##### DATA FOR PROCESSING #####

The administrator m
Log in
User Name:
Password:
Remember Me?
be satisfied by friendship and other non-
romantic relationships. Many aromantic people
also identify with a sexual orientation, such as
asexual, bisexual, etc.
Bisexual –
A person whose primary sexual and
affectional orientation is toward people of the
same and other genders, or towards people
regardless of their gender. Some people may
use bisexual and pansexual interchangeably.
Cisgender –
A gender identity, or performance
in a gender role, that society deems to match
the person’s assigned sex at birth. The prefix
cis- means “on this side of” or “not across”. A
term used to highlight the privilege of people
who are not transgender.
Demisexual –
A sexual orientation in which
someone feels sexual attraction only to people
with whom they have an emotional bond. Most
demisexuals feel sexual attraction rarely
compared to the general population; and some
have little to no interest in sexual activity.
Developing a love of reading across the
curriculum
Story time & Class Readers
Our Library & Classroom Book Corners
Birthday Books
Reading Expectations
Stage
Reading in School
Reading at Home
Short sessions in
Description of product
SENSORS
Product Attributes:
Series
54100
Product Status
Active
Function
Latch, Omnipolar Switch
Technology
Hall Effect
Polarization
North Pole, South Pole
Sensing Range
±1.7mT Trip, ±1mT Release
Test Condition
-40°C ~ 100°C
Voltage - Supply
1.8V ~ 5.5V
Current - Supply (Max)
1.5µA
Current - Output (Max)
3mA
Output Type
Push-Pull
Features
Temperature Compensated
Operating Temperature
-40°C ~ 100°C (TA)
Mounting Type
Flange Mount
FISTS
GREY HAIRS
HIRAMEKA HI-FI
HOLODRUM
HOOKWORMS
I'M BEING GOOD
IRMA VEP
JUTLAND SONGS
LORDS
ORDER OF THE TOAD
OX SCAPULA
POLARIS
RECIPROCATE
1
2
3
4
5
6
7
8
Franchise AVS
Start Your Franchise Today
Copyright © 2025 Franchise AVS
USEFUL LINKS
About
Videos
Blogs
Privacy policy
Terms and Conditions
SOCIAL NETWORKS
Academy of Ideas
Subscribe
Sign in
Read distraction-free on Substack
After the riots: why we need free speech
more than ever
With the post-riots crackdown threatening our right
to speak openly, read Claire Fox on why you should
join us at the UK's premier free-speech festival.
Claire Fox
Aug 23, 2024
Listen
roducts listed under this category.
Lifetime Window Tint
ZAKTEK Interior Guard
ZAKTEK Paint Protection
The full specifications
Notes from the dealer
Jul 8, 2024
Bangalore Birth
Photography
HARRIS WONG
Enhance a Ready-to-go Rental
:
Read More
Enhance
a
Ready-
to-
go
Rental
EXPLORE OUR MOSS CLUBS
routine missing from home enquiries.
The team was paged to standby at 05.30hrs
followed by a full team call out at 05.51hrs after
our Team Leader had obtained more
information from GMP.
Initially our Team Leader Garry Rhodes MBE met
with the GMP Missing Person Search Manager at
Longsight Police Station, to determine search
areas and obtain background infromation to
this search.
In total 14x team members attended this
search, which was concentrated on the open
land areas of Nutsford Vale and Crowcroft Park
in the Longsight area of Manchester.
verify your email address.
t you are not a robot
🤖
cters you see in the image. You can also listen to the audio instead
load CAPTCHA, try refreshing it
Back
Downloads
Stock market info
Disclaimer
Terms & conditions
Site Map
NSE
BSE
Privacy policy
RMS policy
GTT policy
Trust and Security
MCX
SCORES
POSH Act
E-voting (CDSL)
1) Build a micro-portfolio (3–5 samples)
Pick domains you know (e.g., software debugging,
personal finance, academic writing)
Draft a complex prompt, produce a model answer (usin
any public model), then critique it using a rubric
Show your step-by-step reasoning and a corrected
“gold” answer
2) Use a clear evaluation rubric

#####

## TASK INSTRUCTIONS
Copy the data line by line, starting from its first line and stopping after the line that contains "A person whose primary sexual and". Include that last line and keep each line unchanged.

## ANSWER FOR THIS EXERCISE
The administrator m
Log in
User Name:
Password:
Remember Me?
be satisfied by friendship and other non-
romantic relationships. Many aromantic people
also identify with a sexual orientation, such as
asexual, bisexual, etc.
Bisexual –
A person whose primary sexual and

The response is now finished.